Minggu, 12 Januari 2014

Pernah Berkacamata

Sebuah Kedai Makan, Kota Malang, 2014
Aku pernah berkacamata, dulu saat masih rajin aku berduduk rapi dengan pemuda-pemuda nganggur di atas trotoar jembatan. Iya, aku pernah melakukannya. Gila, kan? Aku pernah berkacamata sejak masuk dunia kuliah. Sebuah dunia yang banyak siswanya yang sudah maha sering mengeluh bahwa tugas itu kejam, skripsi itu pembunuh, atau bahkan dosen itu tukang pemberi harapan.
Kuputuskan berkacamata hanya untuk kesehatanku. Kata dokter, mataku berpenyakit langka yang aku sendiri lupa namanya lima menit setelah beliau memberitahuku namanya. Aku suka berkacamata. Imejku pun sekejap menjadi laki-laki yang identik dengan kacamata dan seakan sudah menjadi karakter.

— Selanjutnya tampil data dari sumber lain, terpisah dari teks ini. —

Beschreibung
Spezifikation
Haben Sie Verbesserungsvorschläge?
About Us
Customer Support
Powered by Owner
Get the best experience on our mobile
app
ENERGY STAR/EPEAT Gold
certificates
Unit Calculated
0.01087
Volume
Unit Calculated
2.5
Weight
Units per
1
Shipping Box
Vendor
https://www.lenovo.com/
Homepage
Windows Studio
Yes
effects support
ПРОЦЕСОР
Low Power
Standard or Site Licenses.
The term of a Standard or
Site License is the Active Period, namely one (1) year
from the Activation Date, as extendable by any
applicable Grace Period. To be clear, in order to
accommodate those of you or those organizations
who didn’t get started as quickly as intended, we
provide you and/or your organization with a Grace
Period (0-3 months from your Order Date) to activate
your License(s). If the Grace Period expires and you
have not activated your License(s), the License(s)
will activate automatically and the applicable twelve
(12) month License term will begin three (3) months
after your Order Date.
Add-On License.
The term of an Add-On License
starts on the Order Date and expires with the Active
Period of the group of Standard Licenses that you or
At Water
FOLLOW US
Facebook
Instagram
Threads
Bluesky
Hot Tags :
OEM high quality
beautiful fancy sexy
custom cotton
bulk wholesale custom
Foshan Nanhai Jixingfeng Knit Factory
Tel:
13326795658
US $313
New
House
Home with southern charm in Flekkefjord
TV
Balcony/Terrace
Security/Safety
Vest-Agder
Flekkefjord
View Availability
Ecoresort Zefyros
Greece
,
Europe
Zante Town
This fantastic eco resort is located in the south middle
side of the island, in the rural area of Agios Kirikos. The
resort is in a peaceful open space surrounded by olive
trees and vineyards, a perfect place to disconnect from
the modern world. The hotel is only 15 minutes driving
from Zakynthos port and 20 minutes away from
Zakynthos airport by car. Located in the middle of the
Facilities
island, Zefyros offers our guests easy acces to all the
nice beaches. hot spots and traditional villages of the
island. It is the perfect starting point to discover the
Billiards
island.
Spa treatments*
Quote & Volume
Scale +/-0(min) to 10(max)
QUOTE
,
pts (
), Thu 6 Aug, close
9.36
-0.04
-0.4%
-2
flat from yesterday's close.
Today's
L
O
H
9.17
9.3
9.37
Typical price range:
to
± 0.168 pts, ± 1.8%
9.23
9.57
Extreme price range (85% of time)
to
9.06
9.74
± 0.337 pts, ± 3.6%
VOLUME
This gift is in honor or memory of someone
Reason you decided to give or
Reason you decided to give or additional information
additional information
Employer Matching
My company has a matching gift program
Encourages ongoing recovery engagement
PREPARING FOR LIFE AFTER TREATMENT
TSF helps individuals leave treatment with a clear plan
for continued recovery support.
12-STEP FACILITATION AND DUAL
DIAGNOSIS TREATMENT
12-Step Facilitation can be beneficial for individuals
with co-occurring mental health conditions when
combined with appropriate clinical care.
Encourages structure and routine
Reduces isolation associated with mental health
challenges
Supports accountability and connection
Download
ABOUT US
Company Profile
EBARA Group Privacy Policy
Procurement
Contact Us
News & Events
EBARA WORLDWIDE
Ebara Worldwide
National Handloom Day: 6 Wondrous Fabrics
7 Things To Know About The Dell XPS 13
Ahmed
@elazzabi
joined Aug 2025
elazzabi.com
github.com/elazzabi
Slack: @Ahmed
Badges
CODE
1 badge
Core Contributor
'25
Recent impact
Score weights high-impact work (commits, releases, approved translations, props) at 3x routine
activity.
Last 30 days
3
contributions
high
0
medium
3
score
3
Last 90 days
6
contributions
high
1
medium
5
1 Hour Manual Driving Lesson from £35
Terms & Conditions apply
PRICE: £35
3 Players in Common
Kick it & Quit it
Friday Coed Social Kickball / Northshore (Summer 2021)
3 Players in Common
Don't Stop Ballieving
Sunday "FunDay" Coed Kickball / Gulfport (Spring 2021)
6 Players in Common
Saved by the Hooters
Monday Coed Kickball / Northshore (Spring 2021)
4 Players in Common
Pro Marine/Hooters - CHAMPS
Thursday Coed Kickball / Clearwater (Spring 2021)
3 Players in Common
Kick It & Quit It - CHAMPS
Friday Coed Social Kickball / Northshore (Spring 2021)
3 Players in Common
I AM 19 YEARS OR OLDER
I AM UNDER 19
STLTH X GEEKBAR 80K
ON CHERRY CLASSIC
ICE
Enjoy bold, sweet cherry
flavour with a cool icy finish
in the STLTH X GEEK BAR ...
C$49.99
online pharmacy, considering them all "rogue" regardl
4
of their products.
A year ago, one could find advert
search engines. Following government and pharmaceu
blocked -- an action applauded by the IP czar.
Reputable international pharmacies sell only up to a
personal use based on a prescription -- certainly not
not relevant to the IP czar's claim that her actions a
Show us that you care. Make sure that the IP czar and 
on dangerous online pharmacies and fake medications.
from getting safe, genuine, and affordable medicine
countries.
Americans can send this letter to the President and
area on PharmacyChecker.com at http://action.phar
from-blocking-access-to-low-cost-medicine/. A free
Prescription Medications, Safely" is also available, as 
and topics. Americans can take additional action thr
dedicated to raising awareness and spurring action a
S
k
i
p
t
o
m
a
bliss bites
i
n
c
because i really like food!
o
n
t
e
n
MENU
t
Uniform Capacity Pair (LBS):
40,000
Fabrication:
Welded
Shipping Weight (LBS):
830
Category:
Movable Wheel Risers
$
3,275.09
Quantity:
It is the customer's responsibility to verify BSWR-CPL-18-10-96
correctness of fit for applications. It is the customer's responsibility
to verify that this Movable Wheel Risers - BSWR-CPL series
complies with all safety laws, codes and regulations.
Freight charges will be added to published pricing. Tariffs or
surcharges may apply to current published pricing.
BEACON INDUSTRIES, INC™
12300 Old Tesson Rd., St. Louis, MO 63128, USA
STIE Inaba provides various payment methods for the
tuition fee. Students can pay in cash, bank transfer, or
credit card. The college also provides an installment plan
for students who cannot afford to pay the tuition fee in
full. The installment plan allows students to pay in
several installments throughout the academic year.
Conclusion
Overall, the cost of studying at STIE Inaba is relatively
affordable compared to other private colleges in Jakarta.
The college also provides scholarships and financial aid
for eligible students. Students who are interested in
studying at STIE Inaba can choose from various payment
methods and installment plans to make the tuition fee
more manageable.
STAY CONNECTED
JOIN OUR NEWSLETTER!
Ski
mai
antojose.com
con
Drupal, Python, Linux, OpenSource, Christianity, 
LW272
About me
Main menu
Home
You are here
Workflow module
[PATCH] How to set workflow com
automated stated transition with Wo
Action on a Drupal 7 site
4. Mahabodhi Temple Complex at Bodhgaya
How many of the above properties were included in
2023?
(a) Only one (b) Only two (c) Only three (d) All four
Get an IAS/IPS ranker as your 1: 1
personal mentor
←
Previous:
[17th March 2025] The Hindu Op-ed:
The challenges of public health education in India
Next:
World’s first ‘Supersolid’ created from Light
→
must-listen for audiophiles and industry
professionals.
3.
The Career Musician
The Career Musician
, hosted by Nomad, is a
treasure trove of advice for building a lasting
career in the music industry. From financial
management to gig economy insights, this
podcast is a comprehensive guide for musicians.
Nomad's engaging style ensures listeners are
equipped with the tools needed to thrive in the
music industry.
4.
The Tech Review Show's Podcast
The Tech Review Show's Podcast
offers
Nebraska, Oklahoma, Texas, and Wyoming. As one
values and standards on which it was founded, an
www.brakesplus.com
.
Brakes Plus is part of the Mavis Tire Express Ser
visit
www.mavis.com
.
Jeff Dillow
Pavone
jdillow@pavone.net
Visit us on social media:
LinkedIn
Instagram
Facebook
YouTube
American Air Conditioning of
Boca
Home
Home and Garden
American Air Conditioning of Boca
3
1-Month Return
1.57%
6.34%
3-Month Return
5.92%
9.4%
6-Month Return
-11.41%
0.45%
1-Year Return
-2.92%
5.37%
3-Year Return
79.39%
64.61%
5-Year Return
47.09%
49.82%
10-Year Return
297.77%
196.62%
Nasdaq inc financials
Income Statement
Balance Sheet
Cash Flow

Saat itu aku pernah berkacamata sebelum akhirnya kuputuskan menjatuhkannya ke bawah jembatan tempat dulu aku sering menghabiskan waktu untuk duduk. Tak beralasan memang, hanya ingin membuangnya. Seingatku, itu kacamata ketigaku setelah yang kedua patah berkeping-keping dan yang pertama butut sebutut-bututnya. Kacamata ternyata sudah membunuh imej awalku. Aku terlanjur dikenal dengan kacamataku. Aku mulai risih. Saat itu, aku pernah berkacamata. Saat aku masih segar menulis rasa-rasa hati dan mengumbarnya di media sosial. Ah, menjijikkan memang. Namun itu dulu, saat aku pernah berkacamata.
Saat ini, aku sudah punya kacamata keempatku, di atas meja merah dengan sergapan fragmen cahaya senja sehabis hujan ini. Aku pernah memakainya sesekali sebelum aku benar-benar berhenti. Aku sedang melihatnya di depanku sembari mengingat saat aku pernah berkacamata, dan dengan seseorang spesial di sampingku.